**Exercise prompt**.
Copy out lines with the word "persons" from the material that follows.

◇ ◇ ◇

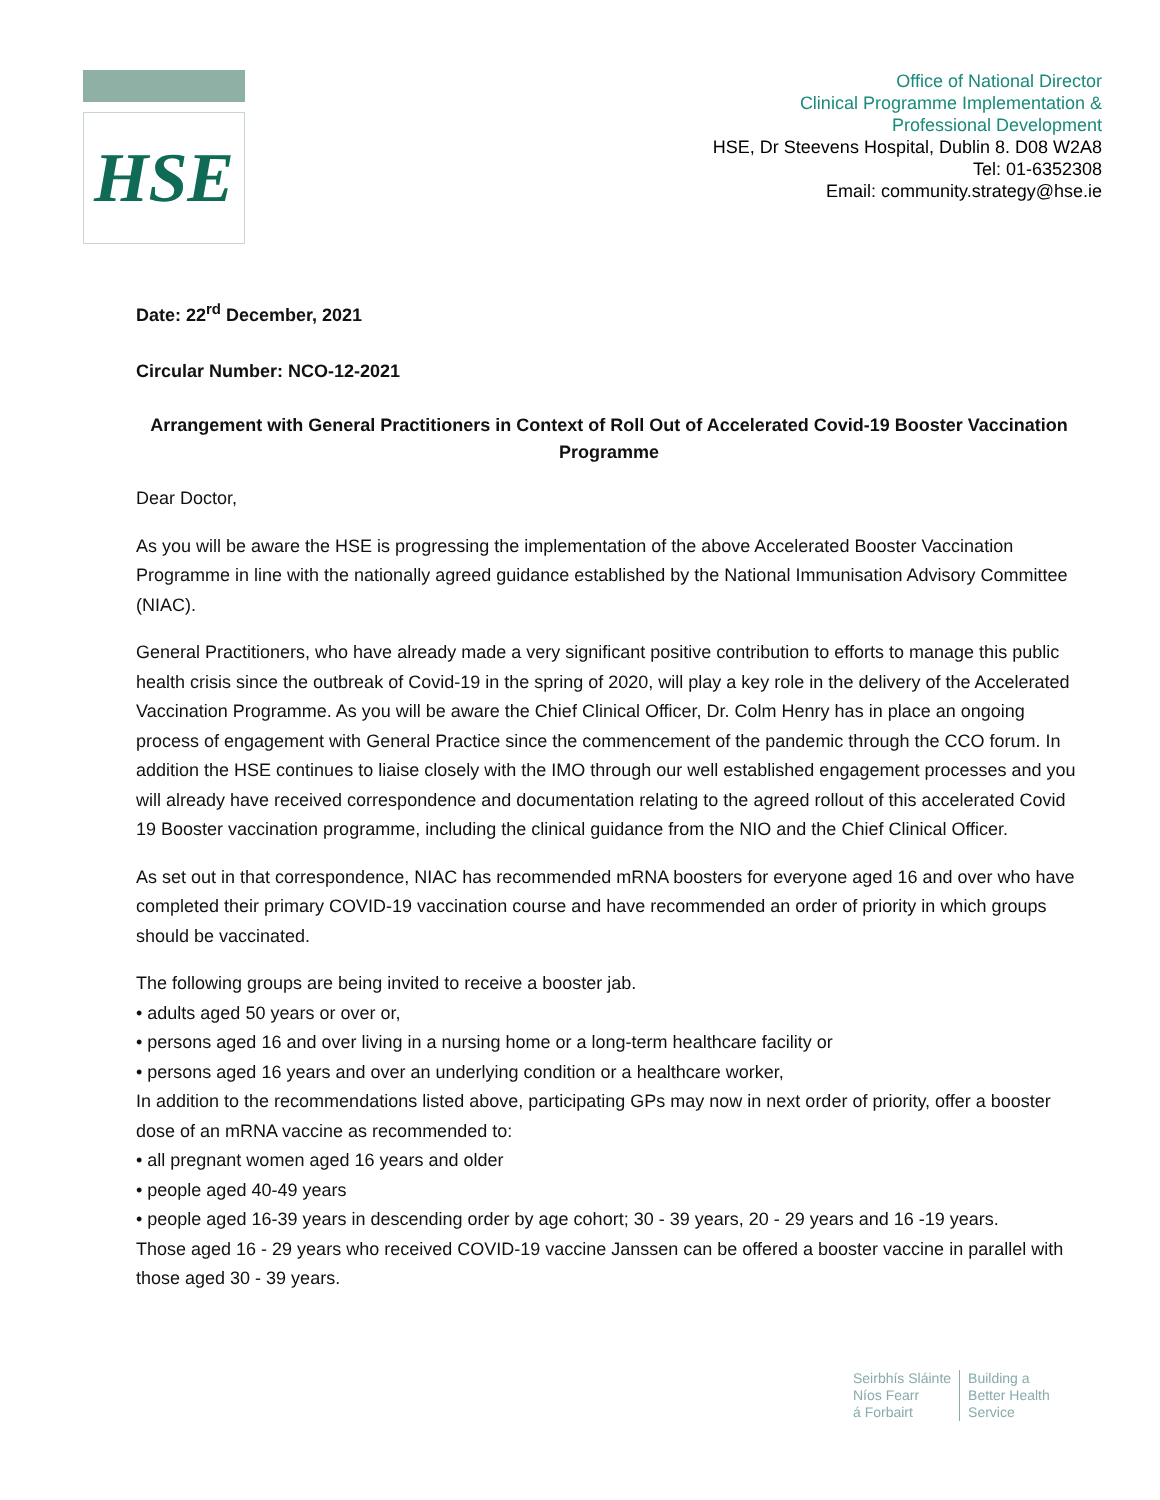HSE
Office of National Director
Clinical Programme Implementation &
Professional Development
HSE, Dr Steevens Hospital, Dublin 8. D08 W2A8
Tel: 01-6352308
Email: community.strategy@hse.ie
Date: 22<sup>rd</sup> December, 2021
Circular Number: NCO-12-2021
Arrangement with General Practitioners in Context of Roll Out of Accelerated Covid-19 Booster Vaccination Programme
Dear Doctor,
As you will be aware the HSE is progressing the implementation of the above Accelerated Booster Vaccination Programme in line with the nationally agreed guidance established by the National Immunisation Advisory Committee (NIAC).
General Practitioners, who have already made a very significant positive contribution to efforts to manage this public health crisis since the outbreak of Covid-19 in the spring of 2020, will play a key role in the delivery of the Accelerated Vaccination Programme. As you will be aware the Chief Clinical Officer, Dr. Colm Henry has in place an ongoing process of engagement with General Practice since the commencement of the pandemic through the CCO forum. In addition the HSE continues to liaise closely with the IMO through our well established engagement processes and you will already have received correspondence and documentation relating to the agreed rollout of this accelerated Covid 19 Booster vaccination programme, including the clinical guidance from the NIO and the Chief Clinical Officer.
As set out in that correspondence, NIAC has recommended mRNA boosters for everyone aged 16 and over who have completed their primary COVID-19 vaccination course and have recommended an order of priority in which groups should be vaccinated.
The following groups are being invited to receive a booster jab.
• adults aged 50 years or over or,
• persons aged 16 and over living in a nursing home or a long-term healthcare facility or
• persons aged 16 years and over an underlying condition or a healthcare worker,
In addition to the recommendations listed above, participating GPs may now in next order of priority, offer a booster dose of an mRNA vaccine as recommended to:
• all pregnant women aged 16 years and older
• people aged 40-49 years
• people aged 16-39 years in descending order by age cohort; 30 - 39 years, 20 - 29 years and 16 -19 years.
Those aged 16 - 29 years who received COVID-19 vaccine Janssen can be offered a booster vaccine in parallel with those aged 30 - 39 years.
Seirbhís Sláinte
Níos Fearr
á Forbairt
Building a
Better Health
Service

◇ ◇ ◇

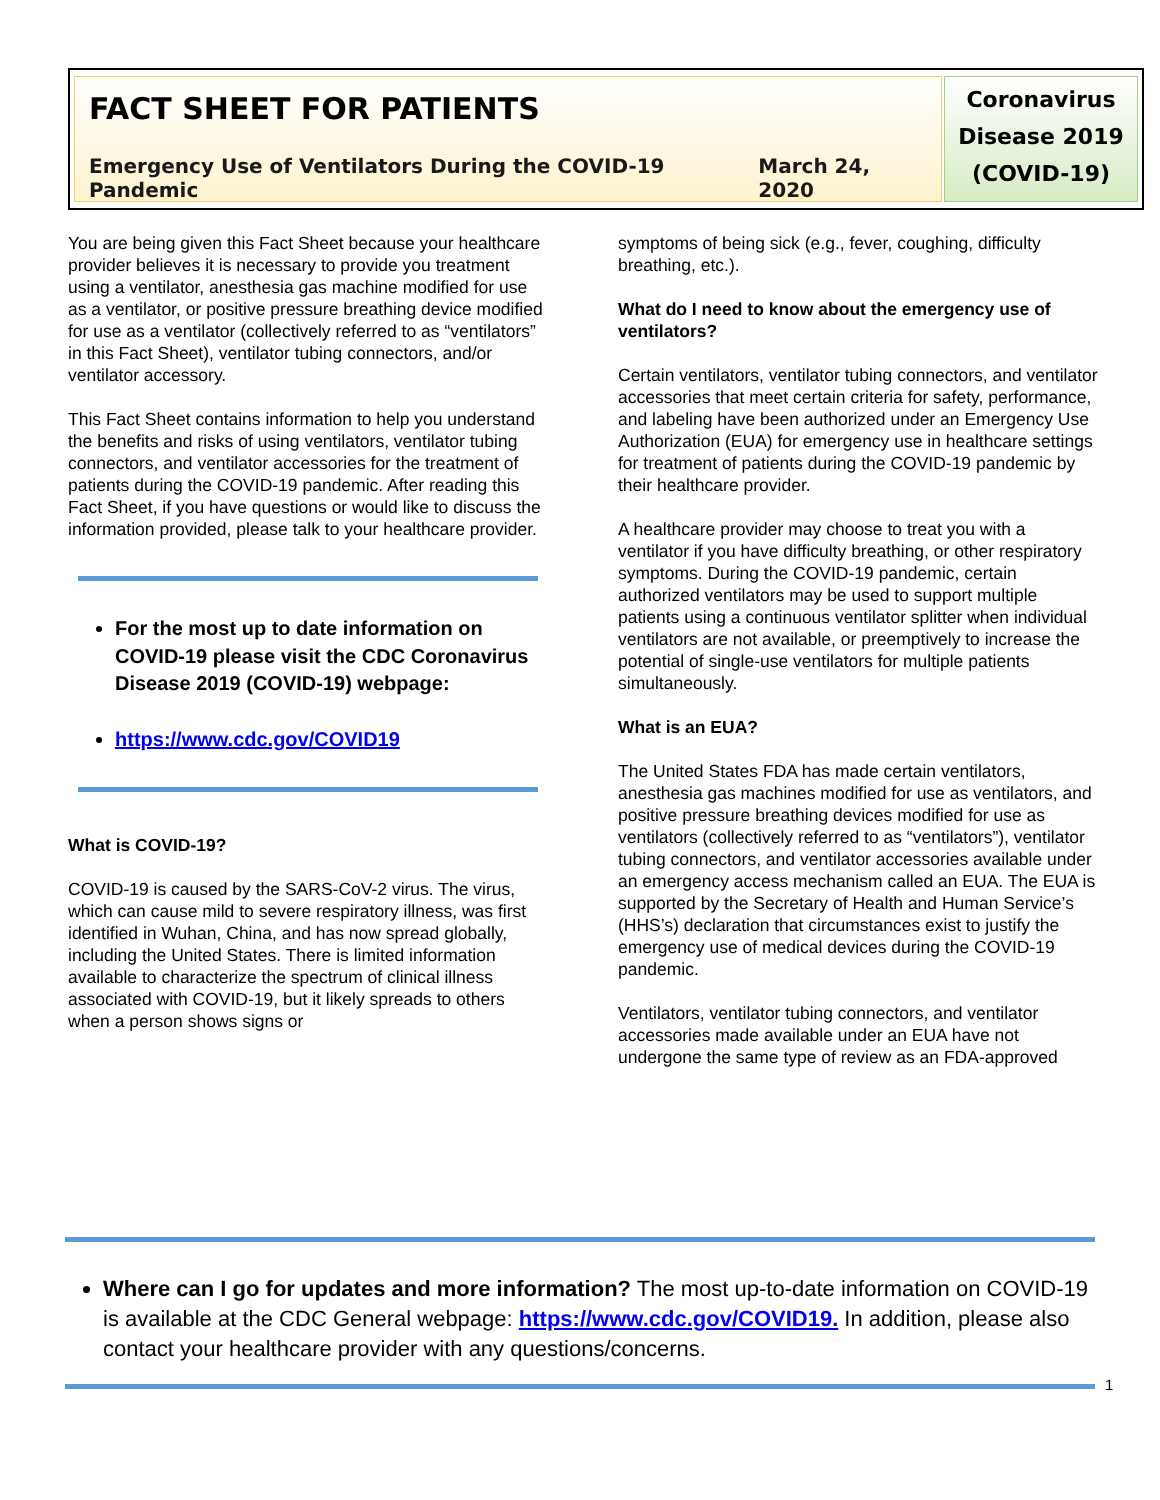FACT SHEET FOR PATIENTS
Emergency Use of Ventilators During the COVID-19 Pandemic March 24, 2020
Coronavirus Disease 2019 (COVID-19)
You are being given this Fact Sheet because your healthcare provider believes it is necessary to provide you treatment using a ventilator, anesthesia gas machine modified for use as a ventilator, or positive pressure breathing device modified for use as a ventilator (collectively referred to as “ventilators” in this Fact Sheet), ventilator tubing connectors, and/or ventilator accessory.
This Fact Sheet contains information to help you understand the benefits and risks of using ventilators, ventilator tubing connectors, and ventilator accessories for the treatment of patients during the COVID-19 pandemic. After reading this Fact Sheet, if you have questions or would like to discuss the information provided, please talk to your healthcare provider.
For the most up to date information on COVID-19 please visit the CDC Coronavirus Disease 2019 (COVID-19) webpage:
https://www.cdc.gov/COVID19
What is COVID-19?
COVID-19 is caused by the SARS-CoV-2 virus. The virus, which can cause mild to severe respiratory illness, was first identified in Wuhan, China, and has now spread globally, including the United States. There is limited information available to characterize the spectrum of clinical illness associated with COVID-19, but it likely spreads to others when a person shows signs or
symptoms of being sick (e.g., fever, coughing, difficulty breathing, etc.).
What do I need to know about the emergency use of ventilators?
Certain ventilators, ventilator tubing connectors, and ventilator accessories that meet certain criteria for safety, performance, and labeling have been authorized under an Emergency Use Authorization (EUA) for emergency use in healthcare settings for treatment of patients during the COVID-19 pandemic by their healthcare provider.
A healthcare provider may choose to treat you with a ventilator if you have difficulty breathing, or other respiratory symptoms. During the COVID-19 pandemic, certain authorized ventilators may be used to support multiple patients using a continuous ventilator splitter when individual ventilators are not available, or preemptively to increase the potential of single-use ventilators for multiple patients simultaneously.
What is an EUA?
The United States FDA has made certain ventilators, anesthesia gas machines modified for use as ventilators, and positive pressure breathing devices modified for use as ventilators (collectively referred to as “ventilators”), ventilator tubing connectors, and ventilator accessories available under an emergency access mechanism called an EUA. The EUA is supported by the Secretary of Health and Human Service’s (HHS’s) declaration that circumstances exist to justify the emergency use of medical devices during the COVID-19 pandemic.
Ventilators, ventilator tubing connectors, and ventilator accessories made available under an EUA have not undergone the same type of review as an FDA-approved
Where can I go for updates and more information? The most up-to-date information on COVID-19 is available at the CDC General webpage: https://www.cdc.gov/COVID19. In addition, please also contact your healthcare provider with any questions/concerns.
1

◇ ◇ ◇

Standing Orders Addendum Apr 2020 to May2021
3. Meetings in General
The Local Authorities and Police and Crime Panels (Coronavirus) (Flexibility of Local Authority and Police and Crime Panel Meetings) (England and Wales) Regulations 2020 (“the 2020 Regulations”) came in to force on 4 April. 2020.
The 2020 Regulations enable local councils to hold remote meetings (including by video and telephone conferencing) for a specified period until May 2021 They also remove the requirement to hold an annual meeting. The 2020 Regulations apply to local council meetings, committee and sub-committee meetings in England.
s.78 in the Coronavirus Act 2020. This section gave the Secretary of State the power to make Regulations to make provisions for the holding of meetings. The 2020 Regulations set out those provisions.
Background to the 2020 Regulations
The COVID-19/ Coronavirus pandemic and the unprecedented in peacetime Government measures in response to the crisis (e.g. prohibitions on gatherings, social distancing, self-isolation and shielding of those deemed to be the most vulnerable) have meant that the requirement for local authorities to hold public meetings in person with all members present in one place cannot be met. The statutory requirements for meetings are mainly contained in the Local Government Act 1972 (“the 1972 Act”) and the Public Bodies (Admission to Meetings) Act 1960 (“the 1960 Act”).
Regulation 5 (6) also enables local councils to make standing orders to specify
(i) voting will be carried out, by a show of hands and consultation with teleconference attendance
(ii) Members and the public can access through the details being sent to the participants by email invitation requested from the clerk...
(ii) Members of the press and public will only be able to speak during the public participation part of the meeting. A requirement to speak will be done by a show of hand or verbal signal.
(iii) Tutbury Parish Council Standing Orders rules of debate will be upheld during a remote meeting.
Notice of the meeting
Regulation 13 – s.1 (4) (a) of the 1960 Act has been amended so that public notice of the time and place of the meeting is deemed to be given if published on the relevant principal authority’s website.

◇ ◇ ◇

**Output for this exercise**.
• persons aged 16 and over living in a nursing home or a long-term healthcare facility or
• persons aged 16 years and over an underlying condition or a healthcare worker,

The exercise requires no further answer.